Volumetric reduction in gray matter of Munc18-OE transgenic mice. (a) A reduction in volume in temporal cortex was observed, P<0.01, K=200 voxels, T=5.66 (left side) and 6.02 (right side). (b) A reduction in volume in prefrontal–olfatory–cingulate cortex was shown, P<0.01, K=200 voxels, T=8.11, as well as in (c) cerebellar lobe P<0.01, K=200 voxels, T=5.25. Images were analyzed according to voxel-based morphometry (VBM) methodology (see Materials and methods for details). Color bar indicates potency of significance level, from 0 (less potency) to 8 (more potency).

Figure 5

Apoptotic pathways and inflammatory markers. (a) No changes in Fas receptor density (glycosylated form), evaluated by western blot, were found in cortex of Munc18-OE mice. Representative immunoblots of Fas receptor and β-actin in WT controls and Munc18-OE mice (b) FADD (dimeric form) significantly increased in Munc18-OE mice (unpaired t-test *P<0.05 versus WT controls) while phosphorylated p-191 FADD (oligomeric form) remained unchanged. Representative immunoblots of FADD, p-191 FADD and β-actin in WT controls and Munc18-OE mice. (c) No changes were found in caspase-3 activity. (d) No aberrant changes were observed in the proteolytic cleavage of nuclear PARP-1. Representative immunoblots of PARP-1, 85 fragment and β-actin in WT and Munc18-OE mice. (e) An increase of inducible nitric oxide synthase (NOS2) was detected in the brain cortex of Munc18-OE (unpaired t-test *P<0.05 versus WT controls).
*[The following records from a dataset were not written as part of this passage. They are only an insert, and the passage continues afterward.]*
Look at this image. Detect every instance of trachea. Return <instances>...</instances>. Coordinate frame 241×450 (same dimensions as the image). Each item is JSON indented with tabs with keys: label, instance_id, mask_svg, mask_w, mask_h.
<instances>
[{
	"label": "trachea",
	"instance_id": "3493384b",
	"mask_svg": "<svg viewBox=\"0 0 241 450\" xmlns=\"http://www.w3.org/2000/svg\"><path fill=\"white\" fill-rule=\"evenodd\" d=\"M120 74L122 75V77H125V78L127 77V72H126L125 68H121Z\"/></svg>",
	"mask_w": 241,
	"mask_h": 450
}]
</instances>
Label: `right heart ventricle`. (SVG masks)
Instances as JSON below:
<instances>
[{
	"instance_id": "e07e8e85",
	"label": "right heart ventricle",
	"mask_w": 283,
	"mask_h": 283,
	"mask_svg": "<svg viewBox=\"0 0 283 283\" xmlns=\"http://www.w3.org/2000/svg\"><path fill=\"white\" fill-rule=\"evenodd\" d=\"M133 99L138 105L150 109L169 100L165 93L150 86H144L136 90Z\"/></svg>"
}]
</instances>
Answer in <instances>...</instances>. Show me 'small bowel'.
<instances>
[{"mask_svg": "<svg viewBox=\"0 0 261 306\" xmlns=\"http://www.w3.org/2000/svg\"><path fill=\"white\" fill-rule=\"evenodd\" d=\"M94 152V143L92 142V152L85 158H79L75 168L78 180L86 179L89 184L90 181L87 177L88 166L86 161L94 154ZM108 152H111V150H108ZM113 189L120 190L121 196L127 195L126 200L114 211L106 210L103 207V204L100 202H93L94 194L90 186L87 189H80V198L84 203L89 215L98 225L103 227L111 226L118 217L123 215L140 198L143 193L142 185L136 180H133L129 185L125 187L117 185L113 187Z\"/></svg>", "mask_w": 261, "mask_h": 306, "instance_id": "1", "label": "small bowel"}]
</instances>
The Munc18-OE mice did not present changes in the pro-inflammatory enzyme ciclooxygenase 2 (COX2) and in neuronal nitric oxide synthase (NOS1). Representative immunoblots of NOS2/COX2/NOS1 and β-actin in WT controls and Munc18-OE mice. (f) Lipid peroxidation was studied by measuring the levels of malondialdehyde (MDA) in the brain cortex of Munc19-OE and WT controls. No changes were found in cortical MDA of Munc18-OE mice when compared with their WT controls. Data bars are mean (percentage over controls)±s.e.m.; the number of animals is indicated in parentheses or inside the plot bars.